September 2009 Archives

Using HBase TableIndexed from Thrift with unique keys

| No Comments | No TrackBacks

HBase is primarily a sorted distributed hash map, but it does support secondary keys through a contrib package called Transactional HBase. The secondary keys are provided by a component called TableIndexed. A good general walkthrough is Secondary indexes in HBase on Rajeev Sharma's blog. My blog post specifically addresses how to use secondary indexes outside of the Java API and how to handle unique keys.

Our scenario is this: my articles table will use a row key that starts with the timestamp. This is a very common scenario in HBase because it is usually the most natural way to access information.

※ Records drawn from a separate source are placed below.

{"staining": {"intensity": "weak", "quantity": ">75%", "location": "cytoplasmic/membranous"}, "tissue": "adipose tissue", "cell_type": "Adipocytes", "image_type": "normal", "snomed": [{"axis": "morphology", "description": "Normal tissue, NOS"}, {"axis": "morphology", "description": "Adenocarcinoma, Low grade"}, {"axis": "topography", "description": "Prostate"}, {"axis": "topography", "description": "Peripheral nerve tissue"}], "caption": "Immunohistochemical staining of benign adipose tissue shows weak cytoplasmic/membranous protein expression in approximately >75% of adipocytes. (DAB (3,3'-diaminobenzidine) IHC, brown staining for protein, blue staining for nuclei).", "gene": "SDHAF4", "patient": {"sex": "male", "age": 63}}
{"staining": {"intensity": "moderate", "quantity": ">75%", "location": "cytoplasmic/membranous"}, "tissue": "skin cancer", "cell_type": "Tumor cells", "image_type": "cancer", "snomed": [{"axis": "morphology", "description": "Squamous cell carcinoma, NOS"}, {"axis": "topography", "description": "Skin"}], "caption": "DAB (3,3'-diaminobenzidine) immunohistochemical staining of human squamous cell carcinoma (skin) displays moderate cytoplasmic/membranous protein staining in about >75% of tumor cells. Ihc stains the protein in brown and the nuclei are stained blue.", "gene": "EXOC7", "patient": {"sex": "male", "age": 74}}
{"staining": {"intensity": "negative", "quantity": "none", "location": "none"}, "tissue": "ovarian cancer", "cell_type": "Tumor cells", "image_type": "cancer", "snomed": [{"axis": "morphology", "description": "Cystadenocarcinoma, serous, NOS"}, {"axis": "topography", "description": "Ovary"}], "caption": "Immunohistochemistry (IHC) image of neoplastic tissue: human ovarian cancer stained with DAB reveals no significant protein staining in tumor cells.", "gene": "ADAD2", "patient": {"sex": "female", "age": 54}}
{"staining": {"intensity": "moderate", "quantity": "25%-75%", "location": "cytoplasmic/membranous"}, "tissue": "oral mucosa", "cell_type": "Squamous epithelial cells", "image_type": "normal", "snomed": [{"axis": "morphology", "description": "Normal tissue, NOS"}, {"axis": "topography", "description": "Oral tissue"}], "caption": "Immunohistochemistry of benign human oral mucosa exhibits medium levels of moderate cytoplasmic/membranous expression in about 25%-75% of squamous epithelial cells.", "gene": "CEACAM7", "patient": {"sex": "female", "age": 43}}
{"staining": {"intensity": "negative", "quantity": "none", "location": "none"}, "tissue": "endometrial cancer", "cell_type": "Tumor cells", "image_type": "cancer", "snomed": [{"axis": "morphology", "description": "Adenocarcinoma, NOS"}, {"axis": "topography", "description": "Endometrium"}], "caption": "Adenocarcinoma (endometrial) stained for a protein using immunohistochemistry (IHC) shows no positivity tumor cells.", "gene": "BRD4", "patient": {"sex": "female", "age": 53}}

I also have on at least some articles, a secondary key that I want to be able to do lookups by. Let's have a concrete example for further discussion.

row key  key:id  content:title
  1234     abc     ...

These keys are always unique, this is guaranteed at the application level. I would like to be able to fetch an article using the secondary key. All pretty straightforward, except I want to do this outside of Java using just Thrift, and I would prefer to do it using only get() because that makes it easier to write and easier for anyone coming along to read later. Scanners may be powerful, but it's not intuitive that a get using a unique secondary index would use them.

The first thing we need is the index specification that can create the unique key that we want. By default, HBase provides a SimpleIndexKeyGenerator that creates row keys that start with the value of the secondary key, in our example, they would be abc1234. This supports having multiple rows that match the secondary key, for example, abc5678, but means that you have to use a scanner to get at the information.

I've written a UniqueIndexKeyGenerator that would use the exact value from the primary table's secondary key as the row key for the index table. That is, for our example, the row key in "articles-index" would be "abc". I've also added a forUniqueIndex static method to IndexSpecification to make it easier to call this from the jruby shell.

  /**Construct an index spec for a single column that has only unique values.
   * @param indexId the name of the index
   * @param indexedColumn the column to index
   * @return the IndexSpecification
   */
  public static IndexSpecification forUniqueIndex(String indexId, byte[] indexedColumn) {
    return new IndexSpecification(indexId, new byte[][] { indexedColumn },
        null, new UniqueIndexKeyGenerator(indexedColumn));
  }

I then add a create_index method directly in the shell. The shell is flexible enough that you have access to things like @configuration which are used by the all the other methods. Also, I was unsure whether I could do an import inside a method, but it worked just fine. This is there with the idea that it could eventually be added to the shell and if you tried to call it, would fail with a class not found if you didn't have the transactional jar in your classpath.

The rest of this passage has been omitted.